Increasingly and more urgently concerned about the effects on children of unrestricted marketing of unhealthy foods and beverages, UNICEF and WHO have produced an invaluable manual on why and how governments must act to curb such marketing.
This is a follow up to the UNICEF report I talked about last week on engagement with food and beverage companies and to the WHO recommendations I posted about yesterday.

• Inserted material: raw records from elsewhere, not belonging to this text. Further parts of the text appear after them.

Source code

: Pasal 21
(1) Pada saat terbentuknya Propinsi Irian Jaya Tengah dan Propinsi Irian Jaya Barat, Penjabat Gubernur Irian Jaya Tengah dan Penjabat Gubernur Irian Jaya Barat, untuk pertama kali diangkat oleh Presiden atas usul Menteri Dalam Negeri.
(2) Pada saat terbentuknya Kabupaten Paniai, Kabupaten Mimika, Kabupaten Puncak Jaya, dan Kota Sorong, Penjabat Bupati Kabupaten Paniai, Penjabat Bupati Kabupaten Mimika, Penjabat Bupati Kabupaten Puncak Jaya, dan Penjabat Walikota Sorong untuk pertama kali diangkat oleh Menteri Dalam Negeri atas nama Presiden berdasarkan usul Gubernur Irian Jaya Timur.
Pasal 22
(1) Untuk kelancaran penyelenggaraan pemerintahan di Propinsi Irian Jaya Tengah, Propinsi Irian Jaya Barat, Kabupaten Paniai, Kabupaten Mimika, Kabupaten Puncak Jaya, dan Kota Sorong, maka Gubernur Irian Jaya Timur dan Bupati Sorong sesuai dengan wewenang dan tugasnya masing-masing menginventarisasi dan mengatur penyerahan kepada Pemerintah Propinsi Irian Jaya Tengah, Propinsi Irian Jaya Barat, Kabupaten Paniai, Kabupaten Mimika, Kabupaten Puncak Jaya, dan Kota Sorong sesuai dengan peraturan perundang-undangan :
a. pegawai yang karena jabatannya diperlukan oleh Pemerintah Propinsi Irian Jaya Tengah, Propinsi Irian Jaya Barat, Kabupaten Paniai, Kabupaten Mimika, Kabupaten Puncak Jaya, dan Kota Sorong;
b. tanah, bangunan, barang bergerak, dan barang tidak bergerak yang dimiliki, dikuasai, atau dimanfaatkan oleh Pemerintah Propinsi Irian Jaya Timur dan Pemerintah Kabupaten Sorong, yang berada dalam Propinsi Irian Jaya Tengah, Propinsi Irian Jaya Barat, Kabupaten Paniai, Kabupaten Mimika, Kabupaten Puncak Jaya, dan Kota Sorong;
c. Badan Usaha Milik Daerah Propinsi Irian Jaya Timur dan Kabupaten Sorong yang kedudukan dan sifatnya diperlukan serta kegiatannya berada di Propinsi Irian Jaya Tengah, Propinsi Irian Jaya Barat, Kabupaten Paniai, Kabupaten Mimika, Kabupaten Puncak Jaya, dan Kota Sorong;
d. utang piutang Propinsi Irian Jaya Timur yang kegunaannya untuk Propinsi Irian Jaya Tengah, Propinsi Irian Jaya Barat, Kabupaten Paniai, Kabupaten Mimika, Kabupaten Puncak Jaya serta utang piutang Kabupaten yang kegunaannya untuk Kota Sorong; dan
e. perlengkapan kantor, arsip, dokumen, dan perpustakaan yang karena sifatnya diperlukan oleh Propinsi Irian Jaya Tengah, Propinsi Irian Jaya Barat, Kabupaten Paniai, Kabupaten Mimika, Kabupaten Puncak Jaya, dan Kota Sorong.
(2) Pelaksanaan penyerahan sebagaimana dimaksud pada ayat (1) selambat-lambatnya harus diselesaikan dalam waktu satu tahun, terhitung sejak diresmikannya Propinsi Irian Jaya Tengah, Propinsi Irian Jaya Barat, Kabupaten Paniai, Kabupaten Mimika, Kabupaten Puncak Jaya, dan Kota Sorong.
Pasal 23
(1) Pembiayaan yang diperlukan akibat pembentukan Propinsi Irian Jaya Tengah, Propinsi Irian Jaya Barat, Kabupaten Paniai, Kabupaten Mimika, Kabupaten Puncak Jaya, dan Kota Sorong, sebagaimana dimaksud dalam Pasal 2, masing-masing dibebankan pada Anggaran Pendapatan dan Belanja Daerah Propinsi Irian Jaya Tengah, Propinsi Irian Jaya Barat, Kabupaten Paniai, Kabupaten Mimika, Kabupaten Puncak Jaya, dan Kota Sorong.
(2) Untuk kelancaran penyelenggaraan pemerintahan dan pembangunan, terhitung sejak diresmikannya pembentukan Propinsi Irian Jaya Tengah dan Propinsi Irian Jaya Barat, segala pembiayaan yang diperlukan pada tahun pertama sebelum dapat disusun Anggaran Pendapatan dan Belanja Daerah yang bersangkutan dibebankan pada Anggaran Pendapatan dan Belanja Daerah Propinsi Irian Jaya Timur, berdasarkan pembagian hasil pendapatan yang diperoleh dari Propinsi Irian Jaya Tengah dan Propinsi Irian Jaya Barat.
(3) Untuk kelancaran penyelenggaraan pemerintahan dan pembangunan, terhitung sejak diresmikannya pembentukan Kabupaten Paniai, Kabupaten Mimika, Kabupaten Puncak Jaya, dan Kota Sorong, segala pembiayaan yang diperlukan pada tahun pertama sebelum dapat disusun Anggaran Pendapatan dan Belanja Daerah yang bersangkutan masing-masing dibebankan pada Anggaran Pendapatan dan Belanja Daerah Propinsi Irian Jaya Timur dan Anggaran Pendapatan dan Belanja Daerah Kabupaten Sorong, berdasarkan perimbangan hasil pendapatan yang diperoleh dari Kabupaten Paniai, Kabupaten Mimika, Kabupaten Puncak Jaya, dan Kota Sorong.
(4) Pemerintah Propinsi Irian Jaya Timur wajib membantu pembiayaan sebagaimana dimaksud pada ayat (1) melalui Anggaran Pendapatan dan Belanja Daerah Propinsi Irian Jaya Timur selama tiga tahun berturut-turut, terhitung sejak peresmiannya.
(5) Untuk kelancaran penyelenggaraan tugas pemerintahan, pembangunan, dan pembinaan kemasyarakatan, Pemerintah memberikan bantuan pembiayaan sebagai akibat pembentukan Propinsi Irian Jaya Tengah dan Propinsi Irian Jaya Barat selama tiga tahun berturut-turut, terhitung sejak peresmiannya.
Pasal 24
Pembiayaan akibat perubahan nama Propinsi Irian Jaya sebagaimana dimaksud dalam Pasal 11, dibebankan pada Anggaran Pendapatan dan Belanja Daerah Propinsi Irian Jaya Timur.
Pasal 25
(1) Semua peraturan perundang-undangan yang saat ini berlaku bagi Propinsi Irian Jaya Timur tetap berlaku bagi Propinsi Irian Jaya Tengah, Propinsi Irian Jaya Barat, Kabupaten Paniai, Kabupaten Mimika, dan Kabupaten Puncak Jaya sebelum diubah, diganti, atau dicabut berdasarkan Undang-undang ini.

WHO and UNICEF are on a roll!
The rationale for this publication:
Food and beverage companies play a significant role in shaping children’s food environments, but their objectives are profit driven rather than child centred.
They have a vested commercial interest in increasing sales of their unhealthy products and use highly immersive, engaging – and often unethical – marketing techniques to target children and their caregivers.
We know that food marketing harms children. It negatively affects children’s food preferences, purchase decisions and consumption behaviours, ultimately contributing to childhood obesity and diet-related disease. Food marketing also affects household purchasing decisions and the types of foods that are eaten in the home.
Among this report’s key messages:
- The evidence is clear that food marketing harms children – especially the poorest and most vulnerable.
- Tackling food marketing is challenging: past experience shows that food companies use loopholes and develop new strategies to bypass restrictions.
- Voluntary schemes are ineffective in reducing children’s exposure to foodmarketing.
- Mandatory regulation has the potential to be the most effective path to protecting children from the harmful impact of food
marketing
Governments must act. Now.
This exceptionaly timely and important report explains how.